Andrew's Brain | book review
I'm just surprised by how many positive reviews there are on this book. As I've been skimming over some, I realized that E.L. Doctorow is a known and well liked author, and I am curious to know if that is the reason that people are liking this book. Do they just accept that it's good because they've had previously pleasant experiences with this author?
Well, I went into this book completely blind. I've never heard of the book before, never heard of this author, I just saw this book on a $1 shelf at Dollar General and decided to pick it up. I think that my uneducated entrance into this book has lead me to have a more general and unbiased opinion of the novel itself rather than what is being said by others on the internet.
Information
Title: Andrew's Brain
Author: E.L. Doctorow
Summary: This brilliant new novel by an American master, the author ofRagtime, The Book of Daniel, Billy Bathgate, and The March, takes us on a radical trip into the mind of a man who, more than once in his life, has been an inadvertent agent of disaster.
Speaking from an unknown place and to an unknown interlocutor, Andrew is thinking, Andrew is talking, Andrew is telling the story of his life, his loves, and the tragedies that have led him to this place and point in time.
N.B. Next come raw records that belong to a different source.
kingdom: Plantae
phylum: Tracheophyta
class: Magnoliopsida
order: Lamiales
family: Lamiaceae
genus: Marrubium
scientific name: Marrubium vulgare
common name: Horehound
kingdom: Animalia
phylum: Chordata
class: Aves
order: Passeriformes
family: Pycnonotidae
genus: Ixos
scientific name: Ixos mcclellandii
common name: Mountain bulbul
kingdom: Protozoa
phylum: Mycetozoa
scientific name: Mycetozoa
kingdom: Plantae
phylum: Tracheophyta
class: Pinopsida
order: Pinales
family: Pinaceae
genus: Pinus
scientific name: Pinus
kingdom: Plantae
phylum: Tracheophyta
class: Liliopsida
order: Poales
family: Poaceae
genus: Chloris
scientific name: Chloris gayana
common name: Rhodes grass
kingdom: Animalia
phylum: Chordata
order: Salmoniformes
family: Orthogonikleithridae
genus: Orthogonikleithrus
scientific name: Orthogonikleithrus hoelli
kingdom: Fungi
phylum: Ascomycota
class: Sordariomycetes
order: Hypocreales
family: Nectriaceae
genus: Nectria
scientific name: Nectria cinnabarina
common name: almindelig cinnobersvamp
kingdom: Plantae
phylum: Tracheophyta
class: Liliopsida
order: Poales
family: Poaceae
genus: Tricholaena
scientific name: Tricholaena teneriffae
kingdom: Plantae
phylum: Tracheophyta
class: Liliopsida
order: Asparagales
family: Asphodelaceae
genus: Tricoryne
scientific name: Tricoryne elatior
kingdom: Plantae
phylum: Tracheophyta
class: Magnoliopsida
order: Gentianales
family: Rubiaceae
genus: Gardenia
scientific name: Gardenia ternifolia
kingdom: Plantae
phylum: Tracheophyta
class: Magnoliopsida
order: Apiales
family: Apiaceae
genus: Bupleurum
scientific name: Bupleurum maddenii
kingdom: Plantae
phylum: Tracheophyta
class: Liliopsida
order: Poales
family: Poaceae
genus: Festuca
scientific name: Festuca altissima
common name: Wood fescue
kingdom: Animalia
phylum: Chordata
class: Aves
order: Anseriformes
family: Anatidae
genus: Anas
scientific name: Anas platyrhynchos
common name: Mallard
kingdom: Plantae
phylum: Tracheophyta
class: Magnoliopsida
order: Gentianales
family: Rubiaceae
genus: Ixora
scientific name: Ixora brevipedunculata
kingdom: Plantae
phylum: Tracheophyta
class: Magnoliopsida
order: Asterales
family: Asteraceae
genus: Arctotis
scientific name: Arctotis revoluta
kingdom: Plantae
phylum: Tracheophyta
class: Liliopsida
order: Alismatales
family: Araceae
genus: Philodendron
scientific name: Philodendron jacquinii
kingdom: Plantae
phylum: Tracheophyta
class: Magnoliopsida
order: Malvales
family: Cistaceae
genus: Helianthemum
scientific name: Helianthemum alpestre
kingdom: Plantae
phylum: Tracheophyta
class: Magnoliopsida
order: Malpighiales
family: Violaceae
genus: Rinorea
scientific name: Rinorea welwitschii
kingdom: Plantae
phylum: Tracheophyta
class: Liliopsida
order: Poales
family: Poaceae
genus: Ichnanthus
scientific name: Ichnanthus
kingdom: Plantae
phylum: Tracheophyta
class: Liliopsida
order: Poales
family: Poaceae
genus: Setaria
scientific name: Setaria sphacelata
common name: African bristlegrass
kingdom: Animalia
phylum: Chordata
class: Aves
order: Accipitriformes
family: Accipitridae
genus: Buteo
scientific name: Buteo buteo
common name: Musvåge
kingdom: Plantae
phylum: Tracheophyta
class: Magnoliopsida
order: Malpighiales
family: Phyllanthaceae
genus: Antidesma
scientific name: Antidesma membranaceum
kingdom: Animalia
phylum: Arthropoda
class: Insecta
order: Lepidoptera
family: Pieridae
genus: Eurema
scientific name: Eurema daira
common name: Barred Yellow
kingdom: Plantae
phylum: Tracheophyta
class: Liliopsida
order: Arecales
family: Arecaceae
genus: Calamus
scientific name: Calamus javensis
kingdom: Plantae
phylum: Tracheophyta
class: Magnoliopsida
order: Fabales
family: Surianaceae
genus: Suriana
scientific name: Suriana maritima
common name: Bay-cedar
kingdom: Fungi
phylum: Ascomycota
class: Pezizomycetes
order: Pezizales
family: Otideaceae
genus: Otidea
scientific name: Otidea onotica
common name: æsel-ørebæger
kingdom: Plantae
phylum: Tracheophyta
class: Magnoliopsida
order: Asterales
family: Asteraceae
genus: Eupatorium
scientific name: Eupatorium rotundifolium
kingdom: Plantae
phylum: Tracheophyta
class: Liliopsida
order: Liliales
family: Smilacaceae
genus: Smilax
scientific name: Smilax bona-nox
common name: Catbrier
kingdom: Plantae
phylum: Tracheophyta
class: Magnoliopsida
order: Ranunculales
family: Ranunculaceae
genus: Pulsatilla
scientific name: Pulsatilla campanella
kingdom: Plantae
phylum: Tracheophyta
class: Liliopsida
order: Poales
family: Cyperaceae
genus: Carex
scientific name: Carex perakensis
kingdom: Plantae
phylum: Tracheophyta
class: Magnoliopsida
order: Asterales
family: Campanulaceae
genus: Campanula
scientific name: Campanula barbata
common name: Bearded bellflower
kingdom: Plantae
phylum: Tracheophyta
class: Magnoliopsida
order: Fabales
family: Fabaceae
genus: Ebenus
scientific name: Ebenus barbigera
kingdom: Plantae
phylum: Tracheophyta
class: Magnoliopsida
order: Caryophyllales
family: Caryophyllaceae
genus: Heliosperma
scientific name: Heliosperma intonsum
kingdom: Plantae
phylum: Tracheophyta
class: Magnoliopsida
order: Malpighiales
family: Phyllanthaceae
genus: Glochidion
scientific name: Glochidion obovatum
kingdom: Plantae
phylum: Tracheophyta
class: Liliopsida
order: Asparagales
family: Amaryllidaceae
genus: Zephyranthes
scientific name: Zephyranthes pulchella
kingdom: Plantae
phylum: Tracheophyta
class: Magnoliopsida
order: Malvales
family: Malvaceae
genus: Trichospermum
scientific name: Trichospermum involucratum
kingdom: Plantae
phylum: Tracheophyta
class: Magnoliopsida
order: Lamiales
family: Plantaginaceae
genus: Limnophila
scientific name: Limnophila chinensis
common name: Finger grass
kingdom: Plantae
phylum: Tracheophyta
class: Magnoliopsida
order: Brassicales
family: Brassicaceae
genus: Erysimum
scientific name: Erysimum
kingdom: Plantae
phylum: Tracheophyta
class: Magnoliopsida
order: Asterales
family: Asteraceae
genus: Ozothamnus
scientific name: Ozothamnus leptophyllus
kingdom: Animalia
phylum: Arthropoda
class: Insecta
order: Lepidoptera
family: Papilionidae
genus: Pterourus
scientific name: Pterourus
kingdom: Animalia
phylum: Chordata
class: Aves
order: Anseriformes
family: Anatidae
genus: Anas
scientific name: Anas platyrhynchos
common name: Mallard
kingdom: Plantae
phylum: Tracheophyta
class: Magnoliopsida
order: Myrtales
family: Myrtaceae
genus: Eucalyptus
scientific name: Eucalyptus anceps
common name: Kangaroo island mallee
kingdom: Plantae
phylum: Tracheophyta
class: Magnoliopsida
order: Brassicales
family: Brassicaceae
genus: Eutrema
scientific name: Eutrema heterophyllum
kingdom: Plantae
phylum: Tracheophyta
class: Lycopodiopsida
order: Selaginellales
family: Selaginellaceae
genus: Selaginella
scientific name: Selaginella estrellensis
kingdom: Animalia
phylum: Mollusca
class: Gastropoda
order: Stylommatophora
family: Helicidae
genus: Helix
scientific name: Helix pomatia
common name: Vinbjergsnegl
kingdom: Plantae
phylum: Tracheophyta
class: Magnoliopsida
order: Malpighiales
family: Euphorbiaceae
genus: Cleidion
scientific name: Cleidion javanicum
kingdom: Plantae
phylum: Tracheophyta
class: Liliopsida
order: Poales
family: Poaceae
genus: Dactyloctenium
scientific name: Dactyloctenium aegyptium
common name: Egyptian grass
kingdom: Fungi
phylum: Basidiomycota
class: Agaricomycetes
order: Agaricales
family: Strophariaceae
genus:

And as he confesses, peeling back the layers of his strange story, we are led to question what we know about truth and memory, brain and mind, personality and fate, about one another and ourselves. (Goodreads)
Spoiler-free Review
This novel is an entire 200 pages of pure ramblings and incoherent nonsense. And I'm not even rounding when I say 200 pages--it's like the author actually stopped at that number on purpose, because this book literally just ends. Actually, I have no idea why the book even started in the first place.
Our main character, Andrew, is a depressed scientists appearing to be speaking to a therapist (but we never really know). Andrew flits through different time periods in his life in a random order that is easily one of the hardest parts to understand in this book. Not only do you have no idea who he's talking to, but you have no idea what he's talking about.
Andrew sometimes speaks of himself in the third person and no quotation marks in this book make it the hardest to follow in all of the books I've read in my entire lifetime. It’s like it's our job to put together the tragic events of his life in a meaningful order, to unscramble the seemingly pointless clues, and to uncover the true meaning of what the heck is going on.
I rated this book on Goodreads really low because I just didn't get it. It starts, end, and I'm just like, "okay, fine by me--soooo what did I just read?" One other reviewer said: "Andrew’s Brain hurt mine. The problem isn’t that the novel requires a significant degree of intellectual effort; it’s that it doesn’t provide sufficient reward for that effort." And I can't agree more with this statement.
If you're interested in reading the ramblings of a self-adsorbed man who lacks maturity, then this book is for you. If you’re looking for a book with plot or direction, then you’re not going to find it here. I wouldn't recommend this book to anyone--and this is rather rare for me. Even when I don't like a book, I understand that other people might find it enjoyable, but not this one! You don't really need to waste your time reading it.